These women in yellow scarves, sitting on benches near their homes by the road, are not so much unheard Cassandras as they are unrecognized.
My grandmother scrapes the remnants of soap from the dish on the sink, pressing it together in her cracked palm, then removes the lid from an old "Halka" coffee jar and adds the soap to a collection of other small, discarded pieces. "Why do you do that, Grandma?" I ask as a very little girl. "So they won’t be lonely?"
The world, as I perceive it then, is still one where everything is not just alive, but secretly so, hiding intentionally from my sight so that I may discover and explore it. "Because when the war starts, everything will be gone," Grandma replies.
Her daughter, my mother, can't explain to me why she too gathers small pieces of sticky soap into the same glass jar, she just does, and that's that. By the age of ten, I realized my mother simply knew nothing about the future, and by twenty-seven, I understood that not knowing anything, she moved toward it relentlessly.
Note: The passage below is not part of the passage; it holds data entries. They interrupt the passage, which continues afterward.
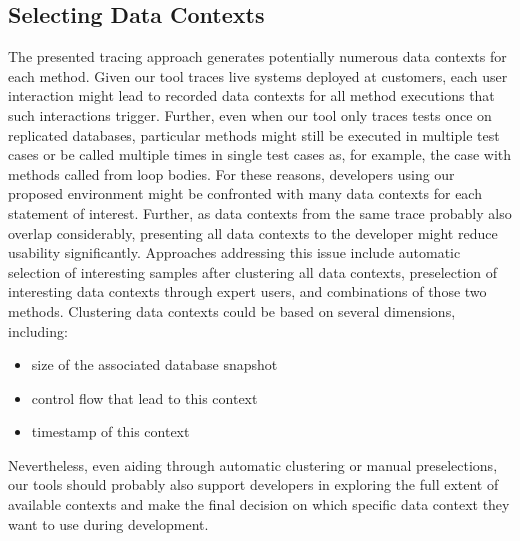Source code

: \subsection{Selecting Data Contexts}
The presented tracing approach generates potentially numerous data contexts for each method.
Given our tool traces live systems deployed at customers, each user interaction might lead to recorded data contexts for all method executions that such interactions trigger.
Further, even when our tool only traces tests once on replicated databases, particular methods might still be executed in multiple test cases or be called multiple times in single test cases as, for example, the case with methods called from loop bodies.
For these reasons, developers using our proposed environment might be confronted with many data contexts for each statement of interest.
Further, as data contexts from the same trace probably also overlap considerably, presenting all data contexts to the developer might reduce usability significantly.
Approaches addressing this issue include automatic selection of interesting samples after clustering all data contexts, preselection of interesting data contexts through expert users, and combinations of those two methods.
Clustering data contexts could be based on several dimensions, including:
\begin{itemize}
  \item size of the associated database snapshot
  \item control flow that lead to this context
  \item timestamp of this context
\end{itemize}
Nevertheless, even aiding through automatic clustering or manual preselections, our tools should probably also support developers in exploring the full extent of available contexts and make the final decision on which specific data context they want to use during development.
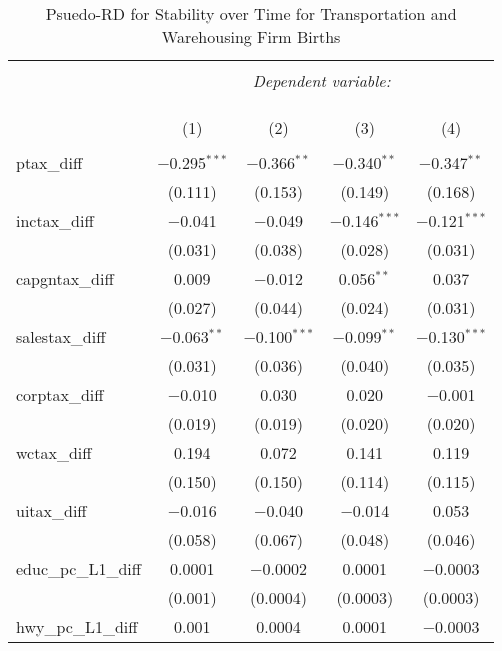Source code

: 
\begin{table}[!htbp] \centering 
  \caption{Psuedo-RD for Stability over Time for  Transportation and Warehousing Firm Births} 
  \label{} 
\begin{tabular}{@{\extracolsep{5pt}}lcccc} 
\\[-1.8ex]\hline 
\hline \\[-1.8ex] 
 & \multicolumn{4}{c}{\textit{Dependent variable:}} \\ 
\cline{2-5} 
\\[-1.8ex] & \multicolumn{4}{c}{ } \\ 
\\[-1.8ex] & (1) & (2) & (3) & (4)\\ 
\hline \\[-1.8ex] 
 ptax\_diff & $-$0.295$^{***}$ & $-$0.366$^{**}$ & $-$0.340$^{**}$ & $-$0.347$^{**}$ \\ 
  & (0.111) & (0.153) & (0.149) & (0.168) \\ 
  inctax\_diff & $-$0.041 & $-$0.049 & $-$0.146$^{***}$ & $-$0.121$^{***}$ \\ 
  & (0.031) & (0.038) & (0.028) & (0.031) \\ 
  capgntax\_diff & 0.009 & $-$0.012 & 0.056$^{**}$ & 0.037 \\ 
  & (0.027) & (0.044) & (0.024) & (0.031) \\ 
  salestax\_diff & $-$0.063$^{**}$ & $-$0.100$^{***}$ & $-$0.099$^{**}$ & $-$0.130$^{***}$ \\ 
  & (0.031) & (0.036) & (0.040) & (0.035) \\ 
  corptax\_diff & $-$0.010 & 0.030 & 0.020 & $-$0.001 \\ 
  & (0.019) & (0.019) & (0.020) & (0.020) \\ 
  wctax\_diff & 0.194 & 0.072 & 0.141 & 0.119 \\ 
  & (0.150) & (0.150) & (0.114) & (0.115) \\ 
  uitax\_diff & $-$0.016 & $-$0.040 & $-$0.014 & 0.053 \\ 
  & (0.058) & (0.067) & (0.048) & (0.046) \\ 
  educ\_pc\_L1\_diff & 0.0001 & $-$0.0002 & 0.0001 & $-$0.0003 \\ 
  & (0.001) & (0.0004) & (0.0003) & (0.0003) \\ 
  hwy\_pc\_L1\_diff & 0.001 & 0.0004 & 0.0001 & $-$0.0003 \\ 

\end{tabular}
\end{table}
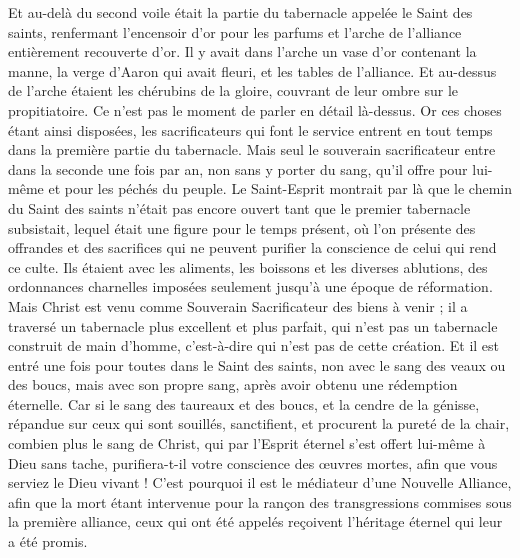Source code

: \begin{multicols}{2}
Et au-delà du second voile était la partie du tabernacle appelée le Saint des saints,
renfermant l’encensoir d'or pour les parfums et l'arche de l'alliance entièrement recouverte d'or. Il y avait dans l’arche un vase d'or contenant la manne, la verge d'Aaron qui avait fleuri, et les tables de l'alliance.
Et au-dessus de l'arche étaient les chérubins de la gloire, couvrant de leur ombre sur le propitiatoire. Ce n’est pas le moment de parler en détail là-dessus.
Or ces choses étant ainsi disposées, les sacrificateurs qui font le service entrent en tout temps dans la première partie du tabernacle.
Mais seul le souverain sacrificateur entre dans la seconde une fois par an, non sans y porter du sang, qu’il offre pour lui-même et pour les péchés du peuple.
Le Saint-Esprit montrait par là que le chemin du Saint des saints n'était pas encore ouvert tant que le premier tabernacle subsistait,
lequel était une figure pour le temps présent, où l’on présente des offrandes et des sacrifices qui ne peuvent purifier la conscience de celui qui rend ce culte.
Ils étaient avec les aliments, les boissons et les diverses ablutions, des ordonnances charnelles imposées seulement jusqu’à une époque de réformation.
Mais Christ est venu comme Souverain Sacrificateur des biens à venir ; il a traversé un tabernacle plus excellent et plus parfait, qui n'est pas un tabernacle construit de main d’homme, c'est-à-dire qui n’est pas de cette création.
Et il est entré une fois pour toutes dans le Saint des saints, non avec le sang des veaux ou des boucs, mais avec son propre sang, après avoir obtenu une rédemption éternelle.
Car si le sang des taureaux et des boucs, et la cendre de la génisse, répandue sur ceux qui sont souillés, sanctifient, et procurent la pureté de la chair,
combien plus le sang de Christ, qui par l'Esprit éternel s'est offert lui-même à Dieu sans tache, purifiera-t-il votre conscience des œuvres mortes, afin que vous serviez le Dieu vivant !
C'est pourquoi il est le médiateur d’une Nouvelle Alliance, afin que la mort étant intervenue pour la rançon des transgressions commises sous la première alliance, ceux qui ont été appelés reçoivent l’héritage éternel qui leur a été promis.

\end{multicols}
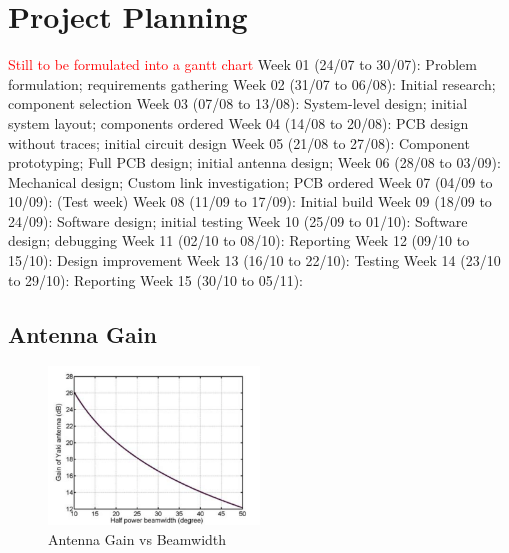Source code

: \graphicspath{{./figures}}

\chapter{Project Planning}
\textcolor{red}{Still to be formulated into a gantt chart}
Week 01 (24/07 to 30/07): Problem formulation; requirements gathering
Week 02 (31/07 to 06/08): Initial research; component selection
Week 03 (07/08 to 13/08): System-level design; initial system layout; components ordered
Week 04 (14/08 to 20/08): PCB design without traces; initial circuit design
Week 05 (21/08 to 27/08): Component prototyping; Full PCB design; initial antenna design;
Week 06 (28/08 to 03/09): Mechanical design; Custom link investigation; PCB ordered
Week 07 (04/09 to 10/09): (Test week)
Week 08 (11/09 to 17/09): Initial build
Week 09 (18/09 to 24/09): Software design; initial testing
Week 10 (25/09 to 01/10): Software design; debugging
Week 11 (02/10 to 08/10): Reporting
Week 12 (09/10 to 15/10): Design improvement
Week 13 (16/10 to 22/10): Testing
Week 14 (23/10 to 29/10): Reporting
Week 15 (30/10 to 05/11):




\section{Antenna Gain}
\begin{figure}[!htb]
  \centering
  \includegraphics[width=0.5\textwidth]{antennaGain}
  \caption{Antenna Gain vs Beamwidth \cite{paper-yagiGainBeamwidth}}
  \label{fig:antennaGain}
\end{figure}


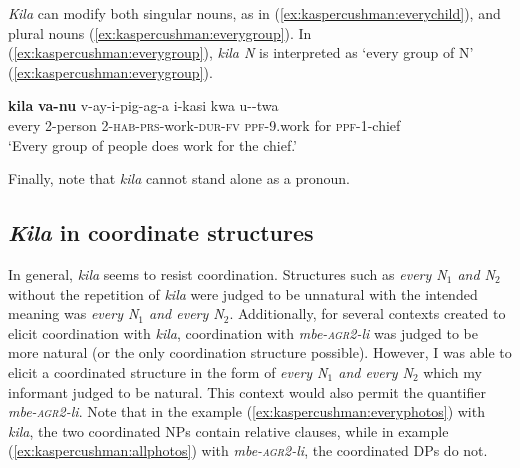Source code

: \documentclass[output=paper,modfonts,nonflat]{langsci/langscibook}
\begin{document}
\begin{exe} 
\ex \begin{xlist}


\end{xlist}
\end{exe} 

\textit{Kila} can modify both singular nouns, as in (\ref{ex:kaspercushman:everychild}), and plural nouns (\ref{ex:kaspercushman:everygroup}). In (\ref{ex:kaspercushman:everygroup}), \textit{kila N} is interpreted as `every group of N' (\ref{ex:kaspercushman:everygroup}).   


\begin{exe}

\ex 
\gll \textbf{kila} \textbf{va-nu} v-ay-i-pig-ag-a i-kasi kwa u--twa \\
every 2-person 2-\textsc{hab}-\textsc{prs}-work-\textsc{dur}-\textsc{fv} \textsc{ppf}-9.work for \textsc{ppf}-1-chief \\
\glt `Every group of people does work for the chief.' \label{ex:kaspercushman:everygroup}

\end{exe}

Finally, note that \textit{kila} cannot stand alone as a pronoun.

\subsection{\textit{Kila} in coordinate structures}

In general, \textit{kila} seems to resist coordination. Structures such as \textit{every N$_{1}$ and N$_{2}$} without the repetition of \textit{kila} were judged to be unnatural with the intended meaning was \textit{every N$_{1}$ and every N$_{2}$}.  Additionally, for several contexts created to elicit coordination with \textit{kila}, coordination with \textit{mbe-\textsc{agr2}-li} was judged to be more natural (or the only coordination structure possible). However, I was able to elicit a coordinated structure in the form of \textit{every N$_{1}$ and every N$_{2}$} which my informant judged to be natural. This context would also permit the quantifier \textit{mbe-\textsc{agr2}-li}.  Note that in the example (\ref{ex:kaspercushman:everyphotos}) with \textit{kila}, the two coordinated NPs contain relative clauses, while in example (\ref{ex:kaspercushman:allphotos}) with \textit{mbe-\textsc{agr2}-li}, the coordinated DPs do not.
\end{document}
Back in those distant days of childhood, my father used to advise me not to be surprised by the peculiarities of the women in our family, and especially not to listen to old grandmothers. Seventeen years later, from the trenches in the midst of war, my father no longer had any advice for me.
This village in the Sumy region, near the Ukrainian-Russian border, is in the first week of the Kursk operation. Ukrainian military vehicles are constantly moving towards Russia, while guided bombs fly from Russia, with nothing stopping them. An elderly woman in a yellow headscarf sits at the edge of her yard by the road, watching military vehicles pass by. This photo was taken by Vyacheslav Ratynskyi, and fortunately, he spoke with the woman, which gave us her story.
She is no longer just an elderly woman in a yellow headscarf as war rushes past her. Instead, she becomes a woman on the brink of a lifetime of experiences, with the war rushing not just past her but through her and everywhere around her. According to the woman, she is 88 years old, and the photographer instinctively guessed her name – she must be Maria. She recalls that during World War II and for some time after, trenches and dugouts lined this very road where she now sits, just as the military vehicles do today.
It’s tempting to imagine that Maria has sat here her entire life. But no, during that first war, she was a child and survived it in a nearby village. Yet, if we turn to literature and metaphor, then yes, in a way, she has been sitting here all her life.
There is something about these women at the edge of experience, of countries, of centuries—whether under fire or under a cross—that feels like the unrecognized Cassandras. Some are spoken to, while others are never listened to. But Maria, the woman by the road where the war has lingered for so long, tell us, when will it end? "Never."
And in these unrecognized Cassandras, there is something of simple women.